Everything Review

"Everything" is a simulation game by David O'Reilly that is about being, well, everything. From the tiniest bacterium to beyond the galaxies, "Everything" allows you to play as everything. Along the journey, you will hear many bits of lectures from British philosopher Alan Watts in which he discusses his views on many different things.

One of the biggest things that popped out to me with this game is the scale of the game. The game consists of different size levels, like the planet level, island level, land level, etc. Discovering how macro or micro this game gets is what amazed me. I thought going all the way out to planets was grand enough, but then going out to galaxies and beyond the galaxies is what made me pause the game and say 'wow.' Sadly, that amazement is sometimes deterred when you see how fast the levels loop back around. I get that this is an indie developer and they can only do so much, but when I see a water tower that isn't that far out is the same water tower that I am standing next to, that short of a level kinda breaks the illusion. But even with the looping, the scale of the game is unlike anything you have ever seen before. But it's not just how big the game is that impressed me, it's how detailed the game is as well. With at least 1400 items in the game, you can play as just about anything in the world. See that rock over there? play as it. what about the wall surrounding these huts? Play as it. At one point you even play as the game itself. But the sheer about of detail isn't just seen in the amount of objects. What I found to be really neat is that as time goes on in the game, the islands in the game progress as well. At first, you see nothing on the lands, but after playing the game for sometimes, buildings start to pop up. As time progresses even further, the buildings become even more modern. All of these aspects just made me love the game even more.

British Philosopher Alan Watts.

British Philosopher Alan Watts.

But the game isn't just that. "Everything" is filled with deeper meanings and messages that fit well with the game. Whether it be the many quotes of Alan Watts or different game mechanics like objects doing the 'dance of life' which eventually ends up with giving birth to baby versions of that object. This game isn't just about being everything, it's about understanding how everything works with one another. Audio logs of Alan Watts also litters the game, giving you deeper thinking on multiple topics that ultimately comes to the conclusion that everything, including you, are important to the existence of this universe. It's these deeper meanings in both mechanics and in message that elevates this game. It's you thinking while you are playing, and that is what makes this game that much better.

But if you don't want to think and play at the same time, you don't have to. The game features an auto-play feature in which the game takes control shortly after leaving the controls and goes on its merry way. What surprised more than the fact that their is an autoplay feature is how many options are in the autoplay feature. Everything that you can do in the game is an option in autoplay, and you can even set the frequency on how often the game uses these options on each option. It was really cool to watch the game play itself, but it was also good for background while I did other things.

**Tasks and exercises**
(1) How would you translate this sentence from the game review into Spanish: "The game consists of different size levels, like the planet level, island level, land level, etc."?
(2) Can you rewrite the game review, starting at "Everything Review" and ending at "many different things.", swapping "lectures" for "talks"?

**Excerpted data**
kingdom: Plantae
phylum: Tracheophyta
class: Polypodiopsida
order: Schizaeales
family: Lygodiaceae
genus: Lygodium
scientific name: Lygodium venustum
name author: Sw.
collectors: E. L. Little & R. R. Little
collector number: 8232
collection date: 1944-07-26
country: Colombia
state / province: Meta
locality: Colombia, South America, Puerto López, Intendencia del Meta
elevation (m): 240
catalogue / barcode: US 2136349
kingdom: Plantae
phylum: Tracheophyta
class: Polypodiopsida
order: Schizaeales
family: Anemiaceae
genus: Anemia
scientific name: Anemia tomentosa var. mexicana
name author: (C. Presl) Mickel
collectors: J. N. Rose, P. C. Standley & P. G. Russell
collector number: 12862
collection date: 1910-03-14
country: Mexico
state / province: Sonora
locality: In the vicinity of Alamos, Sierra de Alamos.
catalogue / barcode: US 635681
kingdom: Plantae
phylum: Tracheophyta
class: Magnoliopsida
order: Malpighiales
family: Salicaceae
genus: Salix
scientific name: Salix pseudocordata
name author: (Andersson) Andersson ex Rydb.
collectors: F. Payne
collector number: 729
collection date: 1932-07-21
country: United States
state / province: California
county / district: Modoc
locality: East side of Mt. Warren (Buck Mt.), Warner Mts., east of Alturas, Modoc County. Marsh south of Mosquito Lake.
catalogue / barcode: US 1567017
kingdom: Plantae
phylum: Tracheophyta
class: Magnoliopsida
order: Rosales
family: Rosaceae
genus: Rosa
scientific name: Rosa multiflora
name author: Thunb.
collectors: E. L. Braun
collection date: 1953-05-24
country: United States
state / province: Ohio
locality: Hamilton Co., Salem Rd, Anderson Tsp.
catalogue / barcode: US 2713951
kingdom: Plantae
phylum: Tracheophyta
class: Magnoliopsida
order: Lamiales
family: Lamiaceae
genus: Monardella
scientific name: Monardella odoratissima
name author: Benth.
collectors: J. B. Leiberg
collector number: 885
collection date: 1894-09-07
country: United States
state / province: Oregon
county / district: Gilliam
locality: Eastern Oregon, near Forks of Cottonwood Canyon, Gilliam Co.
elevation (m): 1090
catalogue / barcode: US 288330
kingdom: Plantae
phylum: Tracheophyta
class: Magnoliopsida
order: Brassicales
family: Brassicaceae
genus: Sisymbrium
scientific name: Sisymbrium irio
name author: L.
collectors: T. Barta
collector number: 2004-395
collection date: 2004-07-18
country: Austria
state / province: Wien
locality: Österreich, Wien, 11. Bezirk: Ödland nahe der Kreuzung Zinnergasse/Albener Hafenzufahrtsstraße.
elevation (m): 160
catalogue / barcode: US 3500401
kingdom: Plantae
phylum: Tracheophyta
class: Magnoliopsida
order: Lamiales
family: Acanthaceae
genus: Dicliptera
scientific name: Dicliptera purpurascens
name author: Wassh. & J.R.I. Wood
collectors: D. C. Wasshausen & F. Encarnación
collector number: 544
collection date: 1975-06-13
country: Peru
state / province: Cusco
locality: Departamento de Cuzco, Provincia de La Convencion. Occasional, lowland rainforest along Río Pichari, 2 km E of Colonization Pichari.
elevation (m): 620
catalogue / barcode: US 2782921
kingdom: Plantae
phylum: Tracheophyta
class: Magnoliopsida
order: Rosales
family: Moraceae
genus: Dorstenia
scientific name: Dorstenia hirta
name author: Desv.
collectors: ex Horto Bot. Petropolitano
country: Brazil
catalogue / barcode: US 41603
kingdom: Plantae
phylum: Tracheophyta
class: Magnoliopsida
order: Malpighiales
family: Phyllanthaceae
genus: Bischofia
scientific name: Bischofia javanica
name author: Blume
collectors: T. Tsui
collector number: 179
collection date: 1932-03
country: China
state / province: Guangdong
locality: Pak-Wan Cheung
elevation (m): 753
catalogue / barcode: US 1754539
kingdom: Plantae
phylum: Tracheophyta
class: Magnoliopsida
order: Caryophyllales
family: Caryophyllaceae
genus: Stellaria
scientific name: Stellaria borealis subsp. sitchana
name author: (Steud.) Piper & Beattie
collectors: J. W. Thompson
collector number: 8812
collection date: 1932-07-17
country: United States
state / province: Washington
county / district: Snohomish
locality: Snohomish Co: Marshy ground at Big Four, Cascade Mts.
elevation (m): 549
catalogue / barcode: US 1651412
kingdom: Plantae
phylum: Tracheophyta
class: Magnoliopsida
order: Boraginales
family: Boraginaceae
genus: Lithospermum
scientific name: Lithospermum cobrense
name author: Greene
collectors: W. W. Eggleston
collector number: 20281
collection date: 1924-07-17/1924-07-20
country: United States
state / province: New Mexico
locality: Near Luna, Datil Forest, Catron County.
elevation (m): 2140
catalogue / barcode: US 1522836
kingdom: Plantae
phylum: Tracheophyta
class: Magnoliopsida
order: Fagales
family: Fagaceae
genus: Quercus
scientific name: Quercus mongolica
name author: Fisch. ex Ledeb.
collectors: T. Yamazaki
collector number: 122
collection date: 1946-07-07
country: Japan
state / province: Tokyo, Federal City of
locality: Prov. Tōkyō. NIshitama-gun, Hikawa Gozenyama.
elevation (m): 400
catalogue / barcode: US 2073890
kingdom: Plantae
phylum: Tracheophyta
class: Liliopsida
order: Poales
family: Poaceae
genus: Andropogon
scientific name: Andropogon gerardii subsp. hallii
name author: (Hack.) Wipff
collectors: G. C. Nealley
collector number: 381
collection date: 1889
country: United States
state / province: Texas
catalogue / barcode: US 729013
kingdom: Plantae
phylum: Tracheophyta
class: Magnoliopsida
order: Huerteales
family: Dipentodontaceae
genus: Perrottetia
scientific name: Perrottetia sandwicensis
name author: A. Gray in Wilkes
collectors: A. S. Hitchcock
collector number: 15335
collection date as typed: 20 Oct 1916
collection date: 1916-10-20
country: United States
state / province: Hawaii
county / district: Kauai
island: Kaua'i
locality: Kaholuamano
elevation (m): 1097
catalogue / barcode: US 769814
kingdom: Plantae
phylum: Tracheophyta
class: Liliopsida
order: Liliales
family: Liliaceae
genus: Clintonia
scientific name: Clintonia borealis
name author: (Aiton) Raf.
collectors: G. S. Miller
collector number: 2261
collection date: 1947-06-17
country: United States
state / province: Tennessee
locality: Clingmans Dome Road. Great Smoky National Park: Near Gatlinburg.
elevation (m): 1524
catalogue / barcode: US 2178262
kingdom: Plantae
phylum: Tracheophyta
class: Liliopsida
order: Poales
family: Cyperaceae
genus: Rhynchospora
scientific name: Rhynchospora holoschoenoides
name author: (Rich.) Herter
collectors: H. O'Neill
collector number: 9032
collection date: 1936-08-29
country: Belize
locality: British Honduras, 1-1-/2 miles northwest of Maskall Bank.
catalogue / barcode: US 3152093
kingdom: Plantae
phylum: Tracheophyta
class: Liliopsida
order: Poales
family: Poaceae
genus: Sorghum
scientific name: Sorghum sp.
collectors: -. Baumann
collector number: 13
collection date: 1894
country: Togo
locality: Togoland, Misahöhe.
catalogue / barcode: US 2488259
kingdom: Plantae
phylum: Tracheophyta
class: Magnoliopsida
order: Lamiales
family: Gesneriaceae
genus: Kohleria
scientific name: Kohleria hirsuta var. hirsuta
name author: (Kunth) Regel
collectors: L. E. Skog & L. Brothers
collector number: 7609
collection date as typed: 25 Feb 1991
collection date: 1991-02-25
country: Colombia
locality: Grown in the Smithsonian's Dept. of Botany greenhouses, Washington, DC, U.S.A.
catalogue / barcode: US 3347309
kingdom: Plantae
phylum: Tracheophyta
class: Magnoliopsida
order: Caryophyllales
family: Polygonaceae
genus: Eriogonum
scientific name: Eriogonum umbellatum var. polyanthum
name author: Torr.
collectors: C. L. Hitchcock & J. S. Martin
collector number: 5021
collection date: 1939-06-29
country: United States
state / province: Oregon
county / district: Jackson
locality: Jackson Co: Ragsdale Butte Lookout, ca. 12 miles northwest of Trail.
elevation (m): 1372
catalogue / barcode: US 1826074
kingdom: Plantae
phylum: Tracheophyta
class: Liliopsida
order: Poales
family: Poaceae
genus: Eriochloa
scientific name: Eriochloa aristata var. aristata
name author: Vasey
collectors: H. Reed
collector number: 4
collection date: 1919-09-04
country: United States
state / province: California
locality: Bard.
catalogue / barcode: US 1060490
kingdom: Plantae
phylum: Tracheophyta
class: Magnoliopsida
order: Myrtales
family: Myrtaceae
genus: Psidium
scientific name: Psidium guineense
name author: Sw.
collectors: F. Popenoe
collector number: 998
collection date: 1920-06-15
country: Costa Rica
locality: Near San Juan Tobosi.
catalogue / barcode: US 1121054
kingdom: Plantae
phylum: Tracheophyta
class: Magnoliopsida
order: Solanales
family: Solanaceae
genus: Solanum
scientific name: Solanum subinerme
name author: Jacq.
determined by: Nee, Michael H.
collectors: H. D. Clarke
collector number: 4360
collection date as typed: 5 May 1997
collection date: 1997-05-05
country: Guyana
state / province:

**Responses for each task**
(1) El juego consta de niveles de distintos tamaños, como el nivel del planeta, el nivel de la isla, el nivel de la tierra, etc.

(2)
Everything Review

"Everything" is a simulation game by David O'Reilly that is about being, well, everything. From the tiniest bacterium to beyond the galaxies, "Everything" allows you to play as everything. Along the journey, you will hear many bits of talks from British philosopher Alan Watts in which he discusses his views on many different things.